====== Records supplied ======

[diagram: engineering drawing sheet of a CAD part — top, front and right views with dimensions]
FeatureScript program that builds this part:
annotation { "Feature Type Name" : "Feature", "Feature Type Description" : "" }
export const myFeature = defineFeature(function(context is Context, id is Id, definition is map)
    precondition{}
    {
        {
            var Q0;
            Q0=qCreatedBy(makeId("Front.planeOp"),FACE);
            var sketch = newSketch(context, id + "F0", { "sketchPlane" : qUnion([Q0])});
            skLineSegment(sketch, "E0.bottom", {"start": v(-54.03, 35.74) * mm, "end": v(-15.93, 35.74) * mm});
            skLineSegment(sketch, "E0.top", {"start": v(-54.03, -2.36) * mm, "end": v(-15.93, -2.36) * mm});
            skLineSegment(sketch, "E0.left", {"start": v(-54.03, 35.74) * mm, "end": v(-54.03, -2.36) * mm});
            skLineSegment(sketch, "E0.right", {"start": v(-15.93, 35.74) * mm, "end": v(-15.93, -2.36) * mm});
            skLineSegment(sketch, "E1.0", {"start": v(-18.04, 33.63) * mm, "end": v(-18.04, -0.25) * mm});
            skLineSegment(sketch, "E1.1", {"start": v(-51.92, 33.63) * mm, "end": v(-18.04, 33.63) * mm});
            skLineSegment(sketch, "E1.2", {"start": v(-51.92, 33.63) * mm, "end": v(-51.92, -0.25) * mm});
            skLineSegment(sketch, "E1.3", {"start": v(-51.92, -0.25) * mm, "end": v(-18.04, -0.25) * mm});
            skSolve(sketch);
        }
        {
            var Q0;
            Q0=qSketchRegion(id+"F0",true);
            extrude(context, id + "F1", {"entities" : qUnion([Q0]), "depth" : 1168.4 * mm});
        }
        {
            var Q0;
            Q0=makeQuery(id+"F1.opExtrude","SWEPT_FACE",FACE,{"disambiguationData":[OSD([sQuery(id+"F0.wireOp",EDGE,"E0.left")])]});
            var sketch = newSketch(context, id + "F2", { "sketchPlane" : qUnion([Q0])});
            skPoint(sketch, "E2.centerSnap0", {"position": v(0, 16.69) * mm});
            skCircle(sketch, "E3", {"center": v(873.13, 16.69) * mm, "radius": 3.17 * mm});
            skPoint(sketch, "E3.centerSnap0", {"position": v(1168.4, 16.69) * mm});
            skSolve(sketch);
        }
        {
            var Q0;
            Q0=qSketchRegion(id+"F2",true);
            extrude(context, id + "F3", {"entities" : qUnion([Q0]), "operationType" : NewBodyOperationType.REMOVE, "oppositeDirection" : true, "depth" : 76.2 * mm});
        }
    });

======

▸ Directions for this task
Present every line of the records above as a numbered list, omitting any blank lines.

▸ Result of this task
1. [diagram: engineering drawing sheet of a CAD part — top, front and right views with dimensions]
2. FeatureScript program that builds this part:
3. annotation { "Feature Type Name" : "Feature", "Feature Type Description" : "" }
4. export const myFeature = defineFeature(function(context is Context, id is Id, definition is map)
5.     precondition{}
6.     {
7.         {
8.             var Q0;
9.             Q0=qCreatedBy(makeId("Front.planeOp"),FACE);
10.             var sketch = newSketch(context, id + "F0", { "sketchPlane" : qUnion([Q0])});
11.             skLineSegment(sketch, "E0.bottom", {"start": v(-54.03, 35.74) * mm, "end": v(-15.93, 35.74) * mm});
12.             skLineSegment(sketch, "E0.top", {"start": v(-54.03, -2.36) * mm, "end": v(-15.93, -2.36) * mm});
13.             skLineSegment(sketch, "E0.left", {"start": v(-54.03, 35.74) * mm, "end": v(-54.03, -2.36) * mm});
14.             skLineSegment(sketch, "E0.right", {"start": v(-15.93, 35.74) * mm, "end": v(-15.93, -2.36) * mm});
15.             skLineSegment(sketch, "E1.0", {"start": v(-18.04, 33.63) * mm, "end": v(-18.04, -0.25) * mm});
16.             skLineSegment(sketch, "E1.1", {"start": v(-51.92, 33.63) * mm, "end": v(-18.04, 33.63) * mm});
17.             skLineSegment(sketch, "E1.2", {"start": v(-51.92, 33.63) * mm, "end": v(-51.92, -0.25) * mm});
18.             skLineSegment(sketch, "E1.3", {"start": v(-51.92, -0.25) * mm, "end": v(-18.04, -0.25) * mm});
19.             skSolve(sketch);
20.         }
21.         {
22.             var Q0;
23.             Q0=qSketchRegion(id+"F0",true);
24.             extrude(context, id + "F1", {"entities" : qUnion([Q0]), "depth" : 1168.4 * mm});
25.         }
26.         {
27.             var Q0;
28.             Q0=makeQuery(id+"F1.opExtrude","SWEPT_FACE",FACE,{"disambiguationData":[OSD([sQuery(id+"F0.wireOp",EDGE,"E0.left")])]});
29.             var sketch = newSketch(context, id + "F2", { "sketchPlane" : qUnion([Q0])});
30.             skPoint(sketch, "E2.centerSnap0", {"position": v(0, 16.69) * mm});
31.             skCircle(sketch, "E3", {"center": v(873.13, 16.69) * mm, "radius": 3.17 * mm});
32.             skPoint(sketch, "E3.centerSnap0", {"position": v(1168.4, 16.69) * mm});
33.             skSolve(sketch);
34.         }
35.         {
36.             var Q0;
37.             Q0=qSketchRegion(id+"F2",true);
38.             extrude(context, id + "F3", {"entities" : qUnion([Q0]), "operationType" : NewBodyOperationType.REMOVE, "oppositeDirection" : true, "depth" : 76.2 * mm});
39.         }
40.     });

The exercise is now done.